Some days I felt like I was walking around in an elevator, and I couldn’t get off. I knew this imbalance was something I had never felt before, so I went to see a Doctor. She told me I had vertigo and sent me home with a medication. Two months later, symptoms began getting scary. I would lie down and feel like I was rocking, and there was nothing I could do to make it stop. I eventually got referred to an ENT who diagnosed me with a “vestibular disorder” and sent me to vestibular therapy. Since then, I’ve had every test in the book: ENG, hot and cold air in my ears, CT scan, MRI and many, many more.
Being at home with a newborn and not knowing what was wrong with me, I fell into depression as thoughts that I was going to die began to fill my head daily. The depression was not only because I had no idea what was wrong with me but also because I could not get my family and friends to understand the way I felt. I looked normal to everyone, so I rarely got sympathy, which made me angry and sad.
About two years had passed, when my husband finally said, “I don’t know what’s wrong with you but we’re going to find out together.” Instant relief. We did some research and made some phone calls to find a specialist who knew more about inner ear disorders. On my first visit, he told me I had MdDS and that there was no cure. He said maybe one day I’d go into remission. Since then, I am thankful to have a name for my illness.

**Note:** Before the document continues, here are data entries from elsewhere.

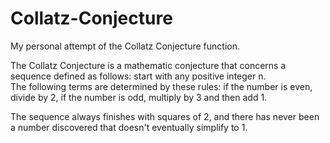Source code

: # Collatz-Conjecture
My personal attempt of the Collatz Conjecture function.

 The Collatz Conjecture is a mathematic conjecture that concerns a sequence defined as follows:
 start with any positive integer n.  
 The following terms are determined by these rules:
 if the number is even, divide by 2,
 if the number is odd, multiply by 3 and then add 1.
 
 The sequence always finishes with squares of 2, and there has never been a number discovered
 that doesn't eventually simplify to 1.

I know that I may never be normal again, but God has created a new normal in my life. I have learned to accept my illness and wear it with pride. Even if people cannot tell from the outside, I am working hard to get through every single day, and after almost 7 years, I am still here. Still working, still living, still enjoying everyday. It’s not easy, but it is possible.
Age at onset: 24
Family vacation, 2007
Mia and her family own two cupcakeries in Texas, and they hosted a Rare Disease Day event at both their locations. Proceeds from the sale of two specially created, themed cupcakes were directed to the MdDS Foundation.
Let’s show our thanks by liking their Facebook page CC’s Cupcake Heaven.

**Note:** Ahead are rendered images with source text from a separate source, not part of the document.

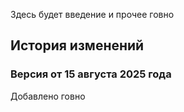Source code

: Здесь будет введение и прочее говно
## История изменений

### Версия от 15 августа 2025 года

Добавлено говно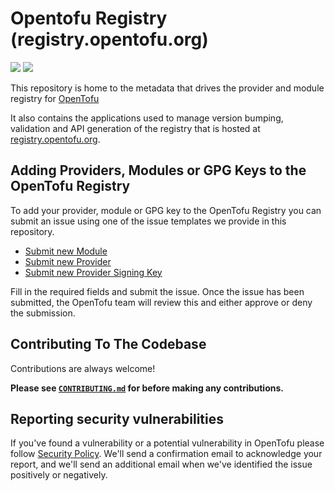 # Opentofu Registry (registry.opentofu.org)

![](https://raw.githubusercontent.com/opentofu/brand-artifacts/main/full/transparent/SVG/on-dark.svg#gh-dark-mode-only)
![](https://raw.githubusercontent.com/opentofu/brand-artifacts/main/full/transparent/SVG/on-light.svg#gh-light-mode-only)

This repository is home to the metadata that drives the provider and module registry for [OpenTofu](https://github.com/opentofu/opentofu)

It also contains the applications used to manage version bumping, validation and API generation of the registry that is hosted at [registry.opentofu.org](https://registry.opentofu.org).

## Adding Providers, Modules or GPG Keys to the OpenTofu Registry
To add your provider, module or GPG key to the OpenTofu Registry you can submit an issue using one of the issue templates we provide in this repository.

- [Submit new Module](https://github.com/opentofu/registry/issues/new?assignees=&labels=module%2Csubmission&projects=&template=module.yml&title=Module%3A+)
- [Submit new Provider](https://github.com/opentofu/registry/issues/new?assignees=&labels=provider%2Csubmission&projects=&template=provider.yml&title=Provider%3A+)
- [Submit new Provider Signing Key](https://github.com/opentofu/registry/issues/new?assignees=&labels=provider-key%2Csubmission&projects=&template=provider_key.yml&title=Provider+Key%3A+)

Fill in the required fields and submit the issue. Once the issue has been submitted, the OpenTofu team will review this and either approve or deny the submission.

## Contributing To The Codebase

Contributions are always welcome!

**Please see [`CONTRIBUTING.md`](CONTRIBUTING.md) for before making any contributions.**

## Reporting security vulnerabilities
If you've found a vulnerability or a potential vulnerability in OpenTofu please follow [Security Policy](https://github.com/opentofu/opentofu/security/policy). We'll send a confirmation email to acknowledge your report, and we'll send an additional email when we've identified the issue positively or negatively.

Hi Mia I too had a baby an 4 weeks later lifted my head the hole room was spinning I could feel it in my breathe now every day I am lightheaded swaying as if on a boat with any head movement. I am so sorry has any sort of medication helped you I am desperate for something
I am sorry to say that I have tried two medications, neither of which were helpful. What I have found helpful is moving slower, (not rushing) trying to move my head less so that my eyes don’t have to work so hard and getting plenty of rest. Whenever I get too tired or stressed, my MdDS gets really bad. Good luck and I hope this helps!
I am so sorry;( I know it’s awful I have tried everything too
Bless you, my child! Especially for the fundraising efforts you and your family do!! One day we may be able to look back on this terribly debilitating syndrome and laugh. But not yet. Not yet!
Keep the faith, up the good work, and keep us all in your prayers!
Thanks for sharing Mia. You are doing a wonderful thing fundraising through your family business. Thank you for that!
Thank you for supporting research efforts and to Mia for sharing her life.